*** Data for analysis Section Begins ***

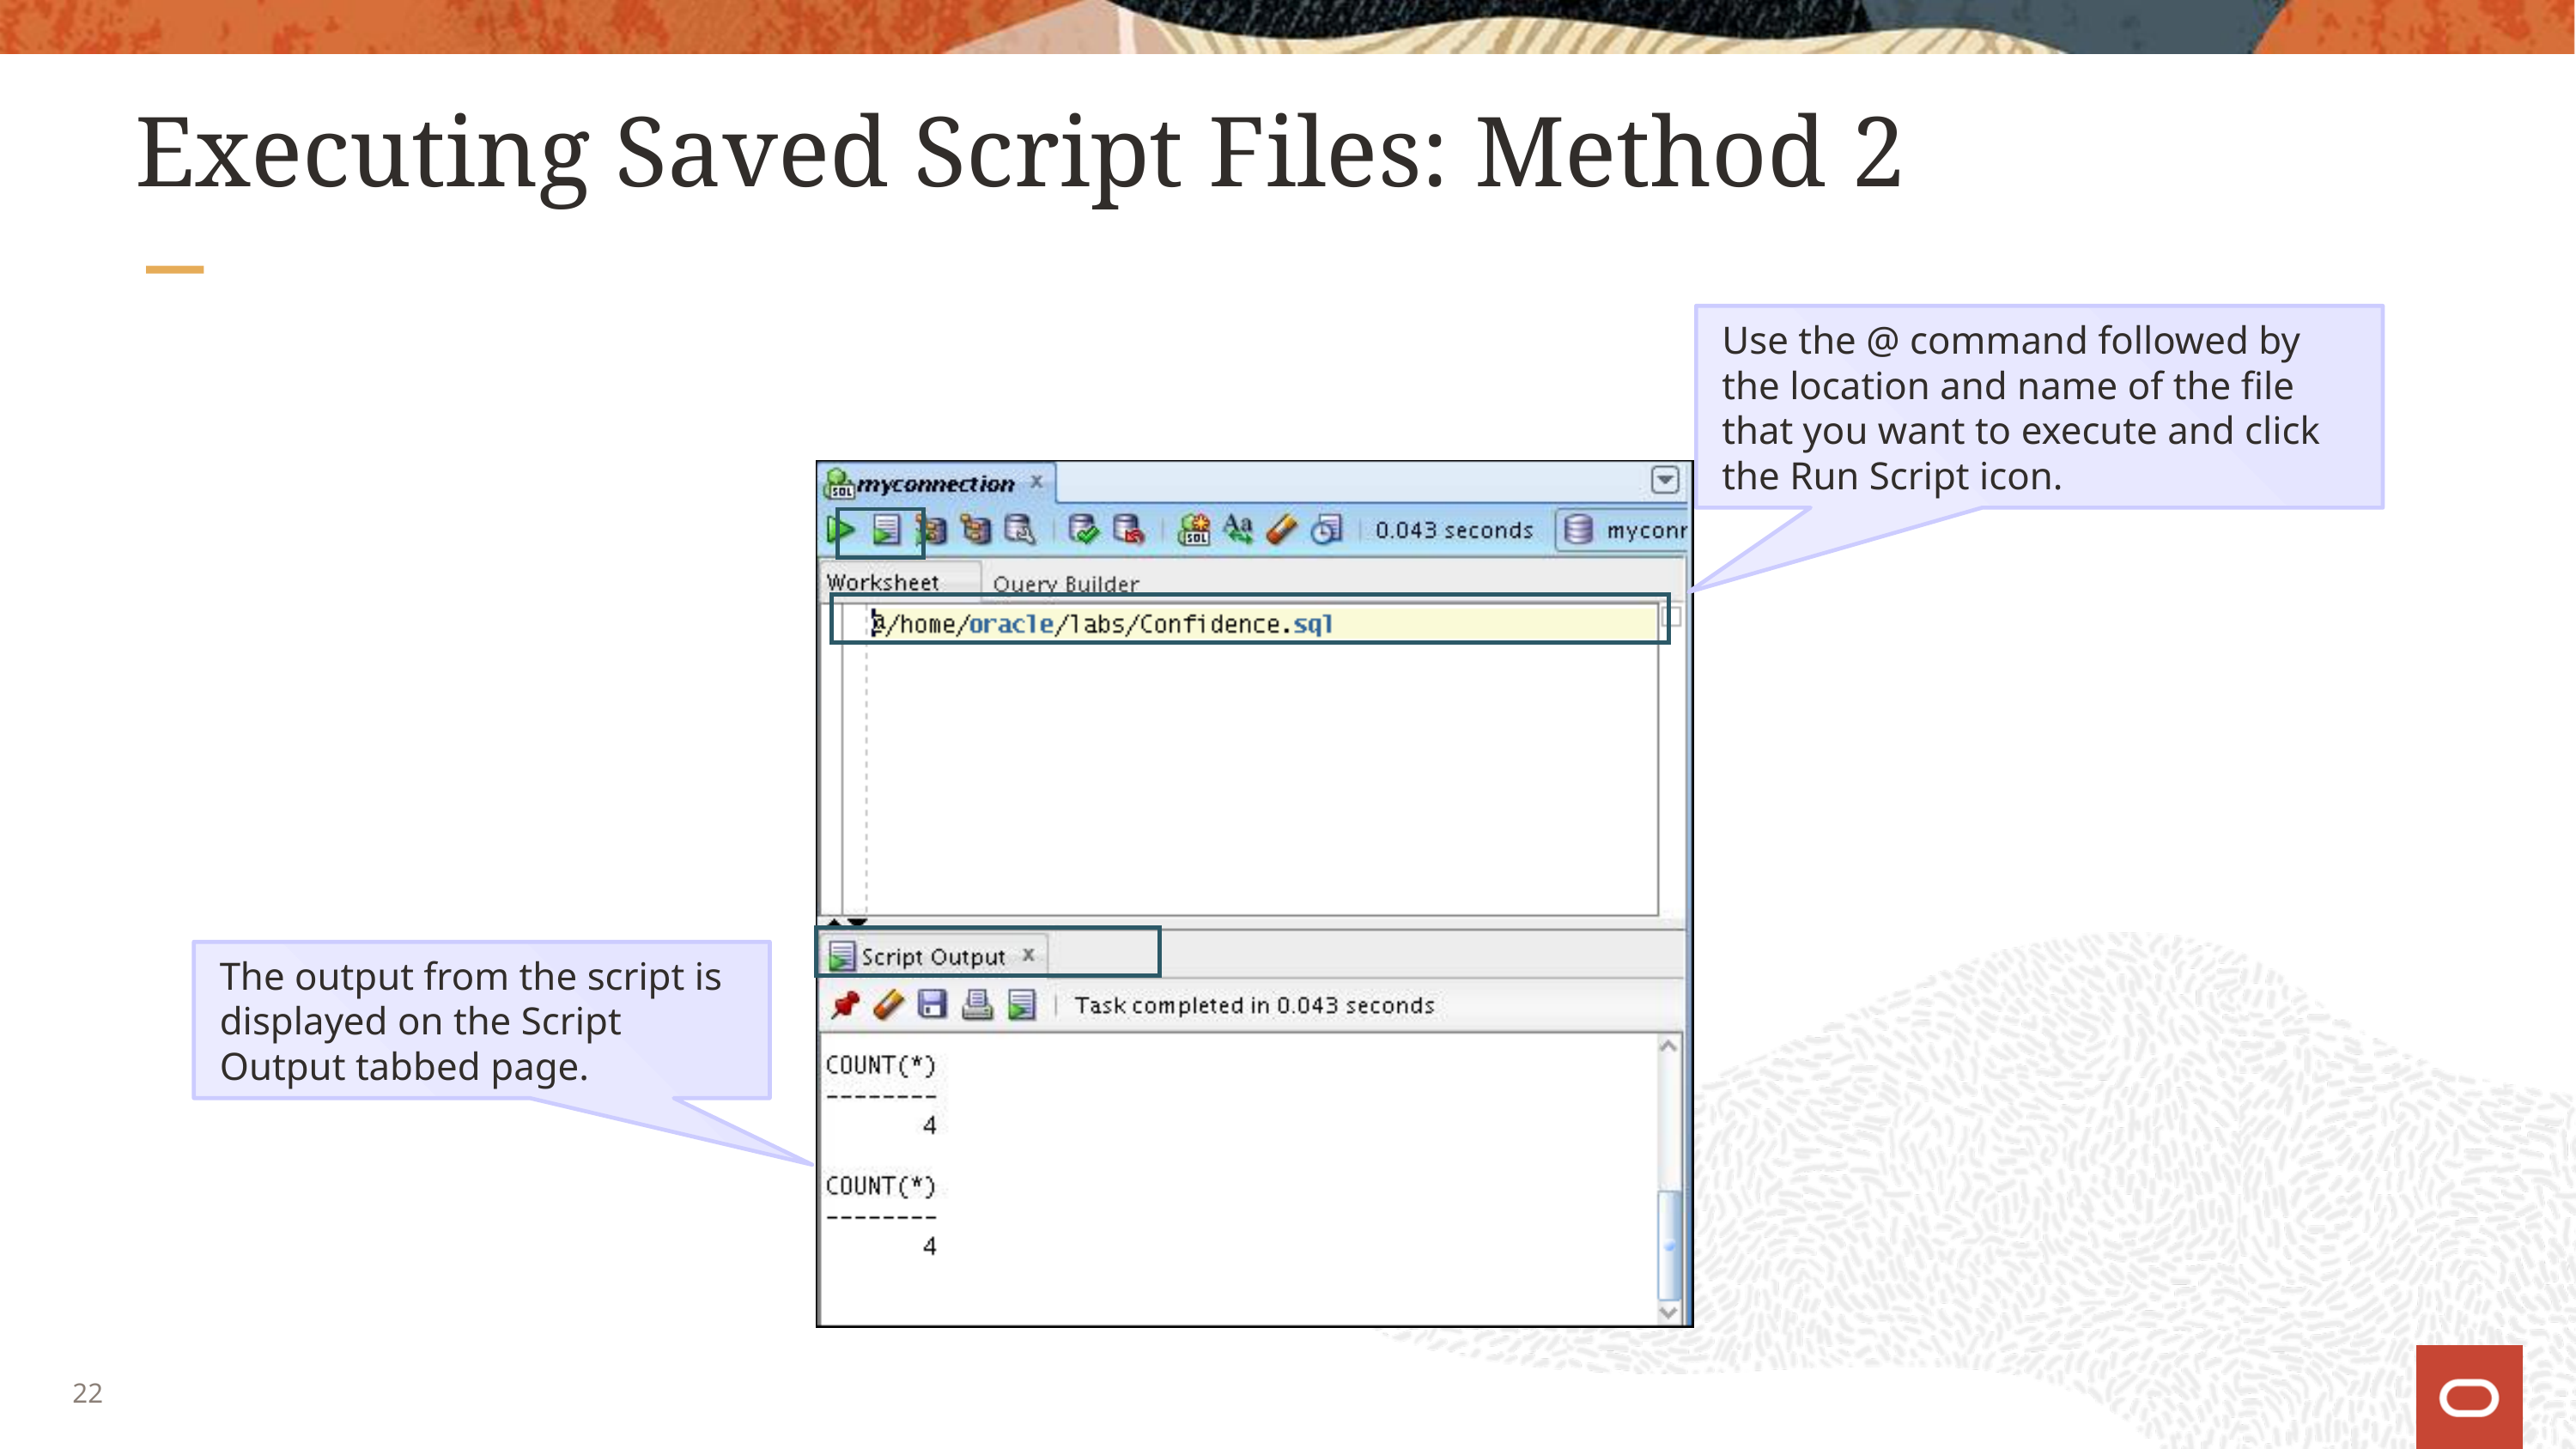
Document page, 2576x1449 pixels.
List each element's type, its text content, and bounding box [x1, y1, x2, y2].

title Executing Saved Script Files: Method 2 [131, 86, 2445, 252]
picture [0, 0, 2576, 54]
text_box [193, 306, 2384, 1329]
picture [2416, 1345, 2523, 1449]
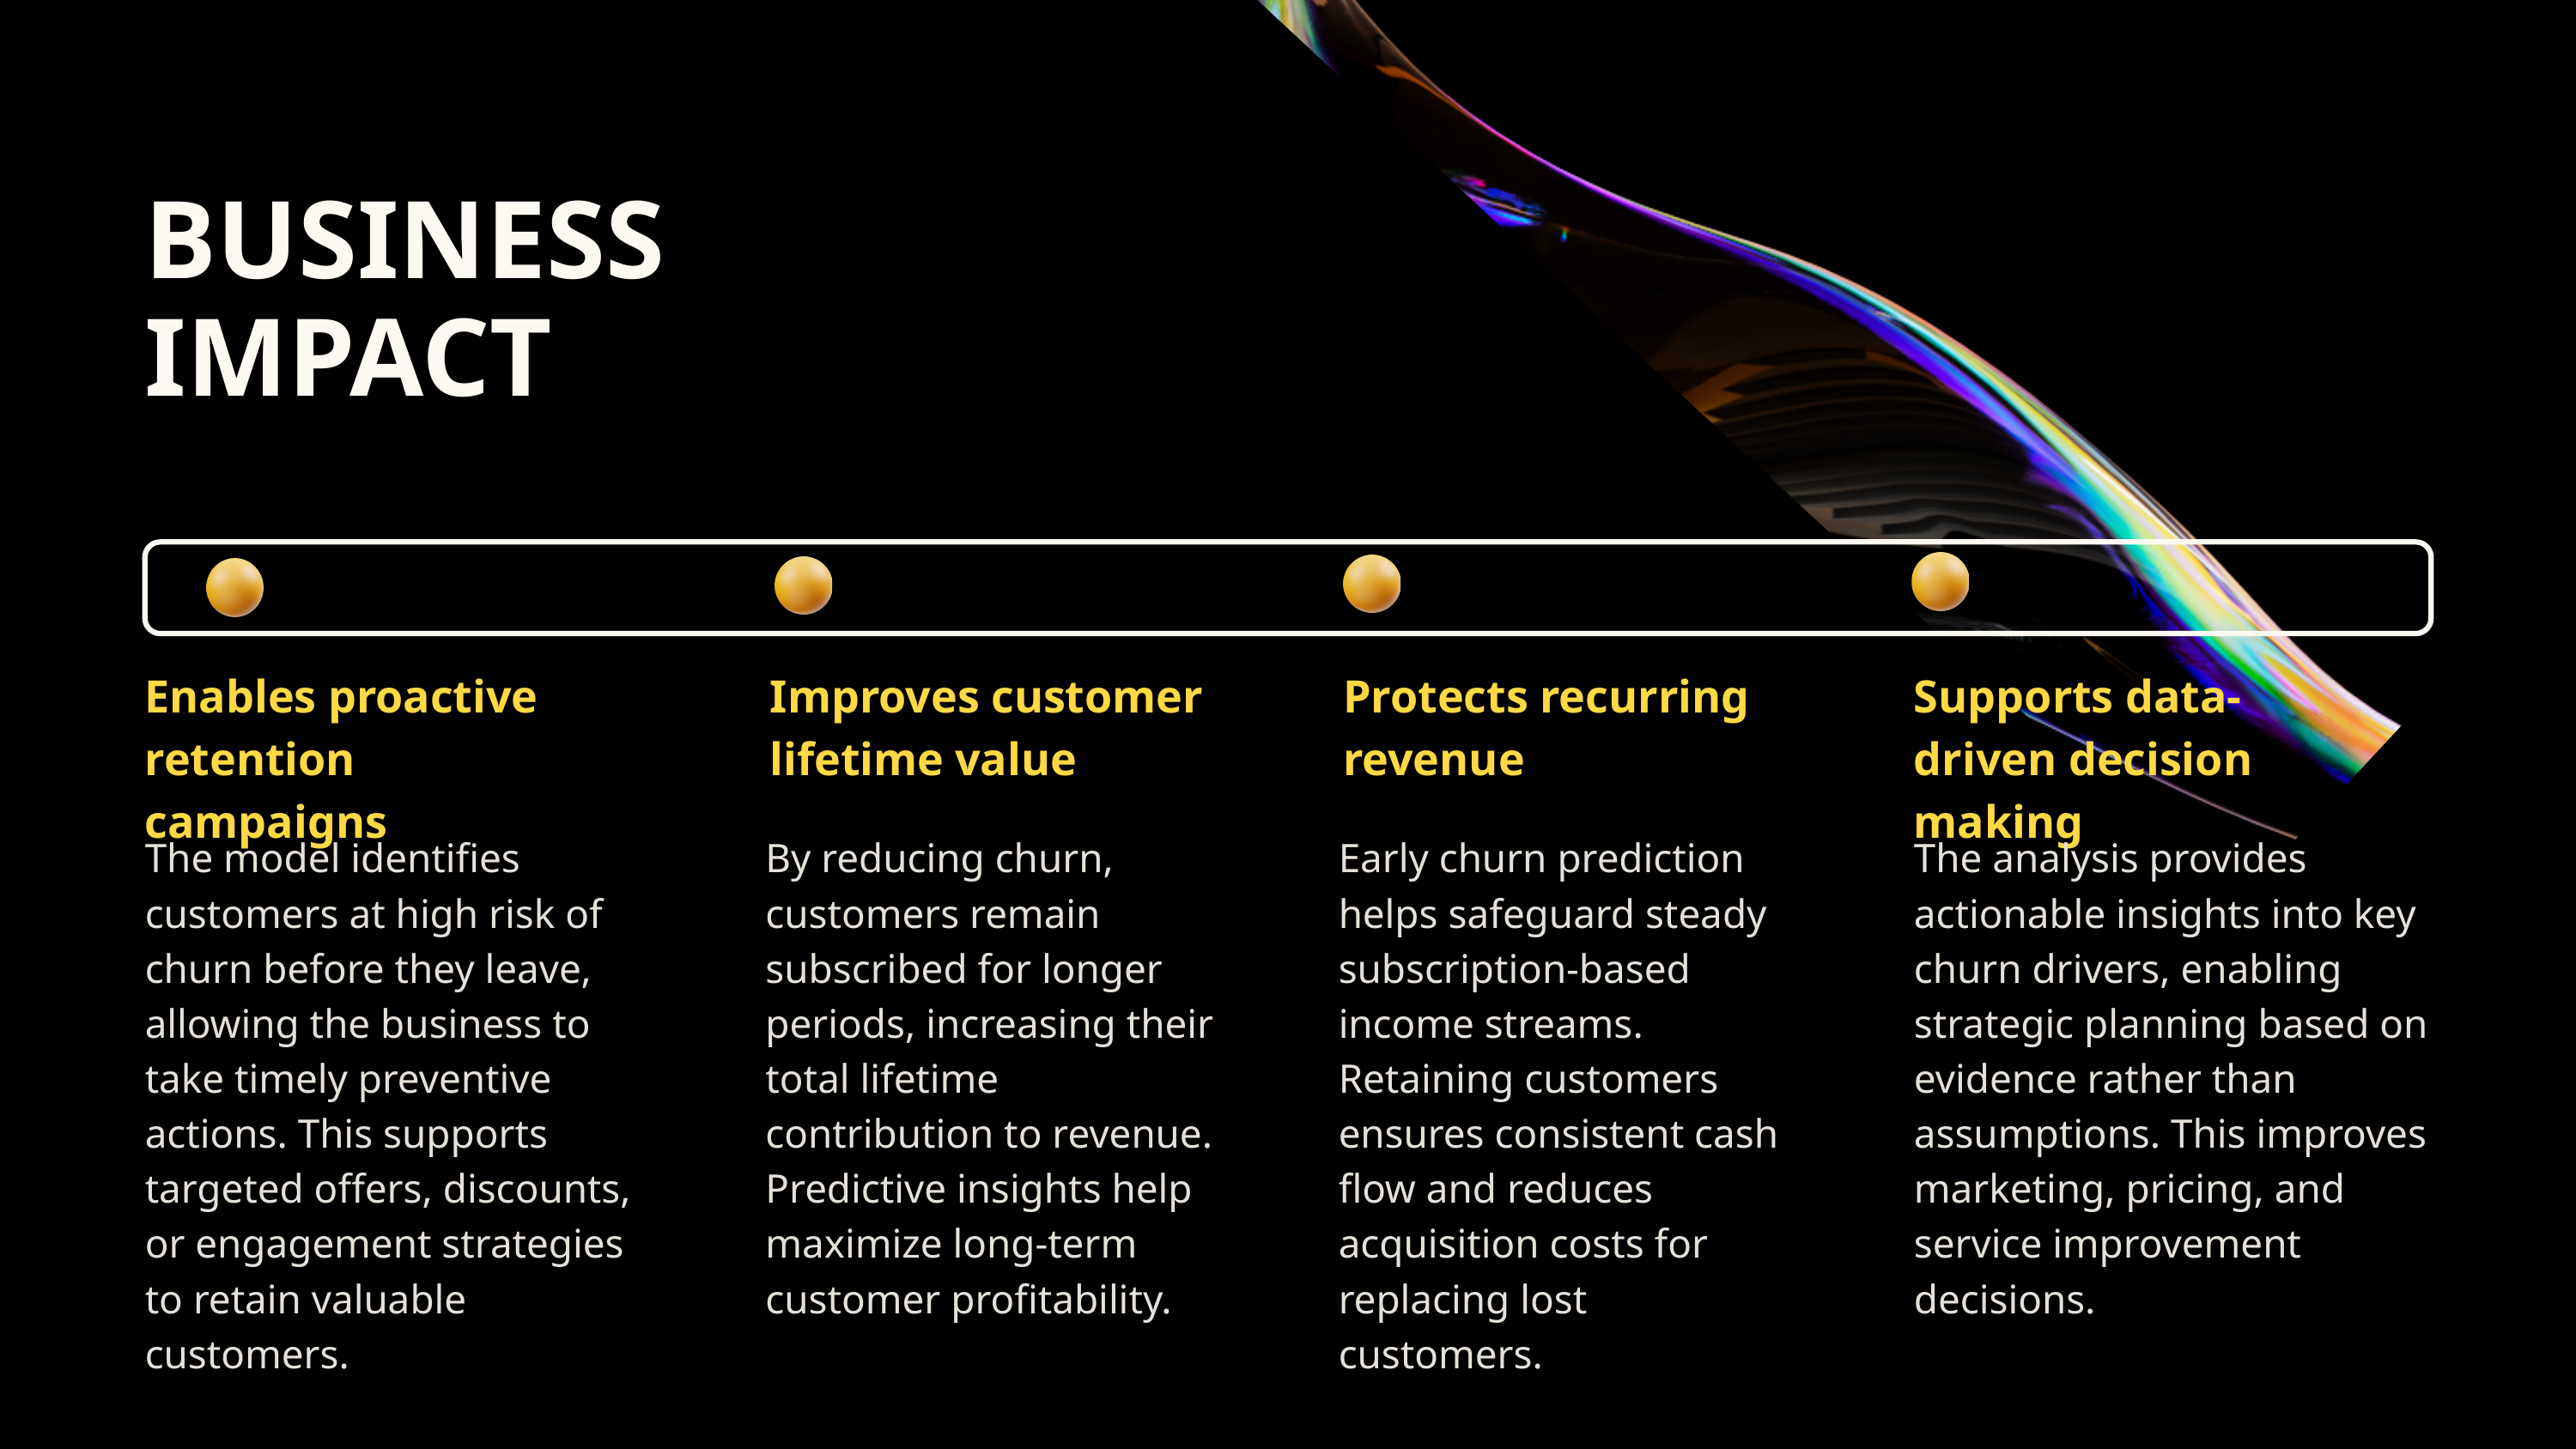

*** Data for analysis Section Ends ***

Transcribe the whole listing exactly. Pictures stay out of your copy.

Document page, 2576x1449 pixels.
List each element's type, its text content, and bounding box [x1, y1, x2, y2].

title Executing Saved Script Files: Method 2 [131, 86, 2445, 252]
picture [0, 0, 2576, 54]
text_box [193, 306, 2384, 1329]
picture [2416, 1345, 2523, 1449]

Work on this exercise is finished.